Même si ces chiffres demeurent très bas par rapport à la Chine continentale, le personnel soignant est soumis à une forte pression dans les hôpitaux déjà débordés de cette mégapole de plus de 7 millions d’habitants.
Actuellement, dans les hôpitaux publics hongkongais, environ 60 % des chambres d’isolement sont occupées par des personnes porteuses du nouveau coronavirus ou par des cas suspects.
Le médecin ne souhaite pas dire pour quel établissement il travaille et dit s’exprimer à titre personnel. Lui et 14 de ses confrères soignent actuellement deux cas confirmés et surveillent 40 cas suspects.
« Nous devons rendre visite à chaque patient deux fois par jour et avons trois réunions quotidiennes au sein de notre équipe afin d’évoquer l’évolution de leur état », raconte-t-il.
Le manque d’équipements de protection individuelle – comme des blouses, des visières faciales, des masques, des lunettes et des gants – ajoute à la pression psychologique déjà forte.
Les autorités hongkongaises ont reconnu ne disposer que d’un mois de stock de masques destinés au personnel médical et cherché à en importer dans un contexte de pénurie internationale.
Des associations de médecins s’inquiètent, affirmant qu’au rythme actuel, ces stocks pourraient s’épuiser plus vite que prévu. Ce manque d’anticipation de l’exécutif hongkongais, proche de Pékin, a été vivement critiqué par le personnel médical.
Des milliers de médecins se sont mis en grève début février pour obtenir la fermeture totale de la frontière avec le reste de la Chine.
Depuis, la quasi-totalité des points de passage ont été fermés et tout voyageur venant de Chine continentale doit s’isoler deux semaines.
M. Wong affirme ne pas s’être joint à ce mouvement qu’il a cependant soutenu. Il regrette pourtant que le gouvernement n’ait pas été mieux préparé à ce type d’épidémie car, selon lui, c’est « juste l’histoire qui se répète ».
En 2003, 299 personnes étaient mortes à Hong Kong du Sras (syndrome respiratoire aigu sévère), dû à un autre coronavirus.

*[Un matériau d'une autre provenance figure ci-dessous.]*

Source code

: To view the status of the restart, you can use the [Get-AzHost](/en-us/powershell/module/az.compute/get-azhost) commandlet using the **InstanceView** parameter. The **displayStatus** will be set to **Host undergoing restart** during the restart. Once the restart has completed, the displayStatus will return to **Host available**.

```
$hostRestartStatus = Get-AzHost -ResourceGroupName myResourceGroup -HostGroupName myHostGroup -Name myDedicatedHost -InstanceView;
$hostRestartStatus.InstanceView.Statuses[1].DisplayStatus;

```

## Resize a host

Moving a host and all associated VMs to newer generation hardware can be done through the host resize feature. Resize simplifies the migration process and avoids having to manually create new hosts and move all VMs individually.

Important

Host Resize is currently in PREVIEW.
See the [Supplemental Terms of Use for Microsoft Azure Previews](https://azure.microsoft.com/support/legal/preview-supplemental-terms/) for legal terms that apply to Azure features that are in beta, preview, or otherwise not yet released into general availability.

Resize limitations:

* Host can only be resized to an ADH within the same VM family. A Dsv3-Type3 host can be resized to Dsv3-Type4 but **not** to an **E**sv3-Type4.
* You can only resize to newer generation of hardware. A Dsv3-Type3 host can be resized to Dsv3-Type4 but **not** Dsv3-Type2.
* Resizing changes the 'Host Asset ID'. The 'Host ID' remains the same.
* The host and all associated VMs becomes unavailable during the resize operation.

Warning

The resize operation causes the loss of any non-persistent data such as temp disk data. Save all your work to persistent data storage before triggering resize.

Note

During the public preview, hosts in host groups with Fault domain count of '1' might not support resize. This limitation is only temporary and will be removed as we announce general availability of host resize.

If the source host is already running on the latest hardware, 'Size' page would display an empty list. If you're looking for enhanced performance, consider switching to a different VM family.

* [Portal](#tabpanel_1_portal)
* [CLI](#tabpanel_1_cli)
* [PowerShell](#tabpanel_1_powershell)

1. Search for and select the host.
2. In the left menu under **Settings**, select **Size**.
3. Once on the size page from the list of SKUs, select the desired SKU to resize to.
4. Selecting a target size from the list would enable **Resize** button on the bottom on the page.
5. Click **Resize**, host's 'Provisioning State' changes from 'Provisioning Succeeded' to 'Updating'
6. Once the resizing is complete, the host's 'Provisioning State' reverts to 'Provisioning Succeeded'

Huit membres du personnel médical étaient décédés, notamment un jeune médecin de l’hôpital dans lequel exerce M. Wong.
Ce dernier, qui était alors étudiant en médecine, ne sait pas s’il regrettera un jour d’avoir était volontaire.
Mais, pour lui, une chose est sûre: « quelqu’un doit faire le travail et nous sommes les personnes formées pour le faire ».